§ **GIVEN PASSAGE**
================
Idiopathic pulmonary fibrosis is a severe chronic lung disease with a high mortality rate. Excessive TGF-β signaling is recognized as a central player in lung fibrosis. However, the related mechanisms remain unclear. Herein we used a novel Tbx4 lung enhancer-driven Tet-On transgenic system to inhibit TGF-β signaling in mouse lung resident mesenchymal cells at different stages of bleomycin-induced fibrosis by conditionally knocking out TGF-β receptor II or expressing a dominant-negative TGF-β receptor II. Abrogation of mesenchymal TGF-β signaling markedly attenuated bleomycin-induced fibrotic pathology, which was independent of altered early inflammation. Furthermore, a novel TGF-β downstream target gene P4HA3 (an α-subunit of collagen prolyl hydroxylase) was identified, and its expression was significantly increased in fibroblastic foci of both bleomycin-induced fibrotic mouse lungs and idiopathic pulmonary fibrosis patients' lungs. The relationship between activated TGF-β signaling, upregulation of P4HA3, as well as increased hydroxyproline/collagen production was further verified in cultured lung fibroblasts. Moreover, inhibition of collagen prolyl hydroxylase by pyridine-2,5-dicarboxylate attenuated both TGF-β-stimulated collagen production in cultured fibroblasts and bleomycin-induced mouse lung fibrosis. These data indicate that increased expression and activity of collagen prolyl hydroxylase is one of the important mechanisms underlying TGF-β-mediated profibrotic effects. Inhibition of collagen prolyl hydroxylase may be a new promising approach for preventing and treating pulmonary fibrosis.
================
§ **INFORMATION SUPPLIED**
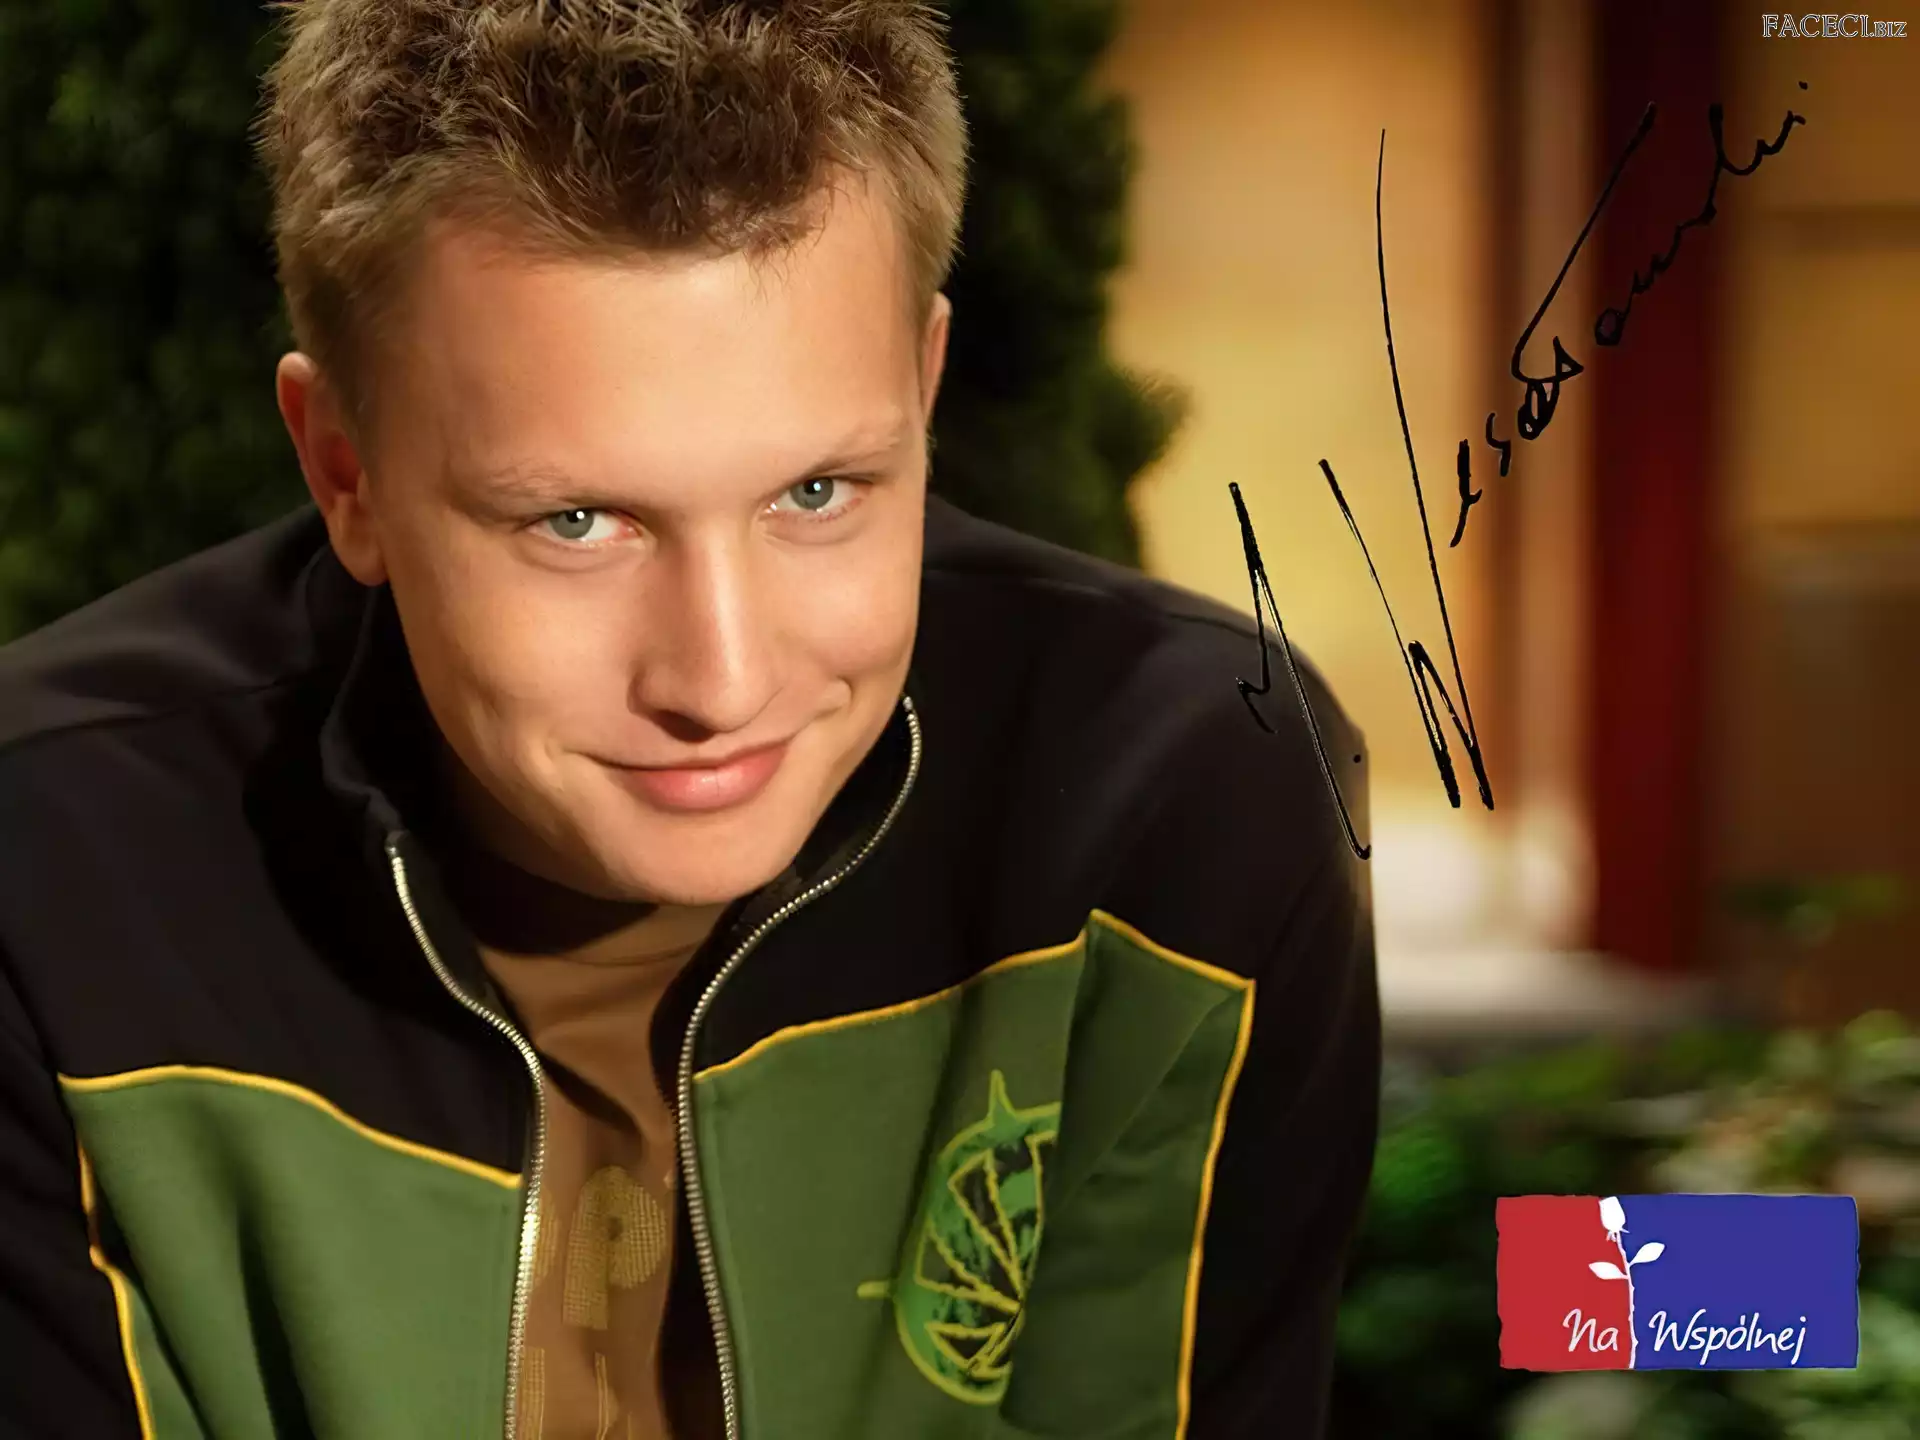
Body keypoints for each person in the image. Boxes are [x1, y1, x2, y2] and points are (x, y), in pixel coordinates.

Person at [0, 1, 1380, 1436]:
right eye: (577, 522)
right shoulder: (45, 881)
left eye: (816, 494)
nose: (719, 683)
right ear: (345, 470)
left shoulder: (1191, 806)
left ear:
================
§ **REQUIRED ACTIONS**
1. Answer these questions from the pulmonary fibrosis abstract.
(a) Of which enzyme is P4HA3 an α-subunit?
(b) Which compound was used to inhibit collagen prolyl hydroxylase?
(c) Which lung enhancer drove the Tet-On transgenic system?
2. Translate this sentence from the pulmonary fibrosis abstract into Spanish: "Excessive TGF-β signaling is recognized as a central player in lung fibrosis."
The listing is not needed for the tasks.

§ **ANSWERS FOR THIS EXERCISE**
1.
(a) Collagen prolyl hydroxylase
(b) Pyridine-2,5-dicarboxylate
(c) The Tbx4 lung enhancer

2. La señalización excesiva de TGF-β se reconoce como un actor central en la fibrosis pulmonar.